## Provided records:
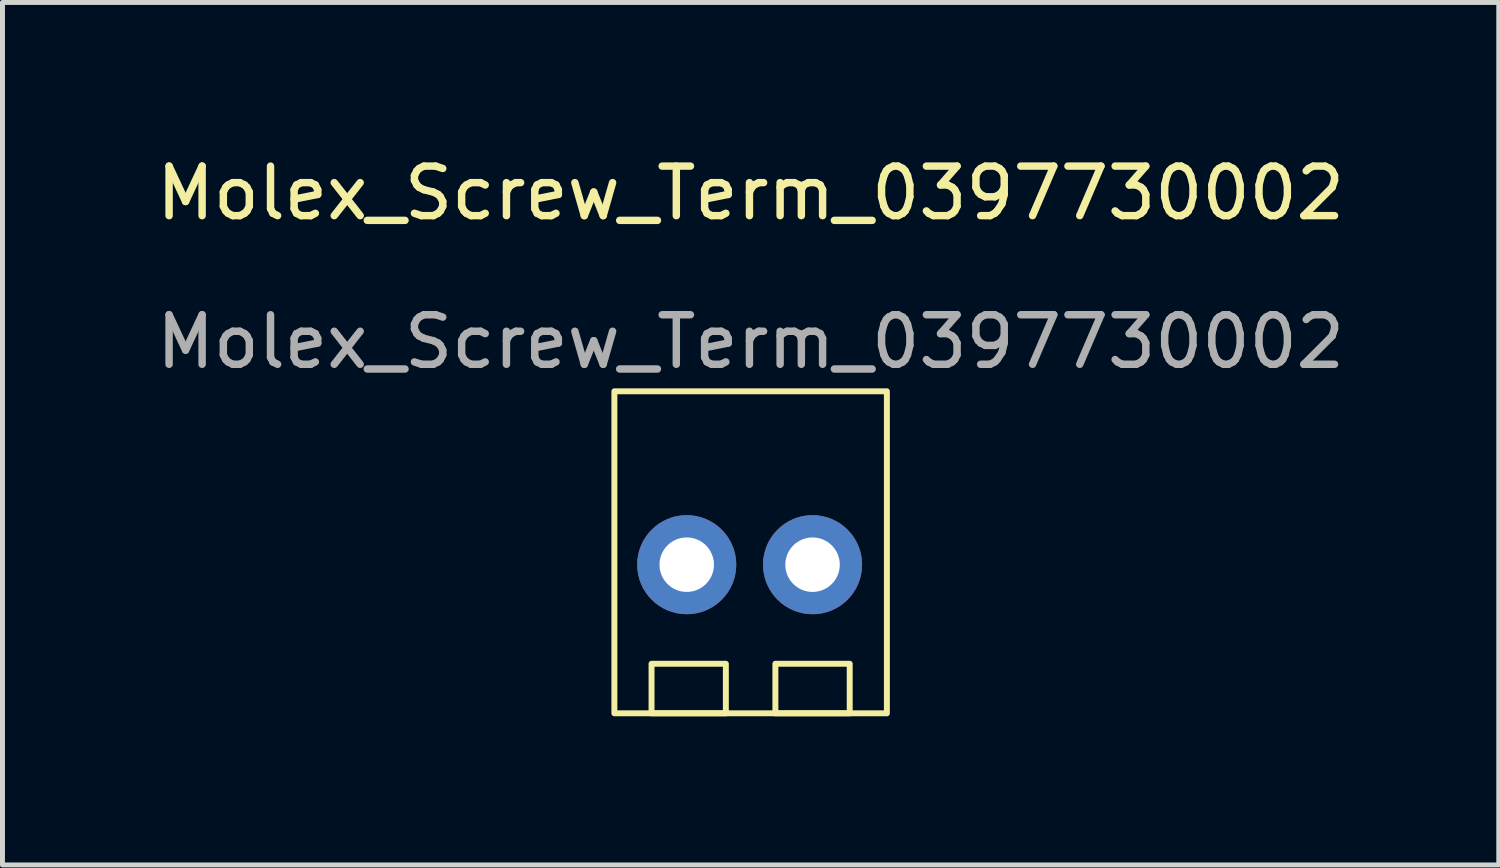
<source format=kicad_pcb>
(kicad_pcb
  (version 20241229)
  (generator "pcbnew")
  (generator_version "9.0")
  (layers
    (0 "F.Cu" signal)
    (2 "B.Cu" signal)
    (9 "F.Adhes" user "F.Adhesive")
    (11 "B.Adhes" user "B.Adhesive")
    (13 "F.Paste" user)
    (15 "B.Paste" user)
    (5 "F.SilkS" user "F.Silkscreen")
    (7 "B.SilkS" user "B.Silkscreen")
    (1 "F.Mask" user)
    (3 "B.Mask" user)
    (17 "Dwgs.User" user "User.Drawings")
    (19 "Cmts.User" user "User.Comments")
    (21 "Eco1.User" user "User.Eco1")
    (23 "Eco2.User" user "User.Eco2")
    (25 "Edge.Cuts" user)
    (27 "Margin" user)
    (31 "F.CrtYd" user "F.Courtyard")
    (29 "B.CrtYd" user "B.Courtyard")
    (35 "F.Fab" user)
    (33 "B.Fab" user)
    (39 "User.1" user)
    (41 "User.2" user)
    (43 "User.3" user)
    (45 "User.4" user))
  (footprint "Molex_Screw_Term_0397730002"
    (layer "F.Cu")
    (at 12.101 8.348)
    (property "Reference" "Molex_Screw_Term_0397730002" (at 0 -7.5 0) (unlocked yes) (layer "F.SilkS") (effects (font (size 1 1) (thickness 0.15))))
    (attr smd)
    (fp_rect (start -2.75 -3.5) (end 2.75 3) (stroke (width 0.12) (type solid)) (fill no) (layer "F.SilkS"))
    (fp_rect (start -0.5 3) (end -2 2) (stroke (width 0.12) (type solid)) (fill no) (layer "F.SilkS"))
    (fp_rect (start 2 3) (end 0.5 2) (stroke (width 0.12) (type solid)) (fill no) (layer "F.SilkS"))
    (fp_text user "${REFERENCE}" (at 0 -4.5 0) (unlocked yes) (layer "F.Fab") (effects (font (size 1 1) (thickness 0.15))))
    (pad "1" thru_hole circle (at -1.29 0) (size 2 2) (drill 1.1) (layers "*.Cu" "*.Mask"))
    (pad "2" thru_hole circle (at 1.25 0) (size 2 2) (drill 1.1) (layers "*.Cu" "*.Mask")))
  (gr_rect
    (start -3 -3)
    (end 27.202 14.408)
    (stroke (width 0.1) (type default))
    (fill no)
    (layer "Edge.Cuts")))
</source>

## Instructions to follow:
Lines holding the word "CrtYd" should be copied from the entries above.

## Answer space:
    (31 "F.CrtYd" user "F.Courtyard")
    (29 "B.CrtYd" user "B.Courtyard")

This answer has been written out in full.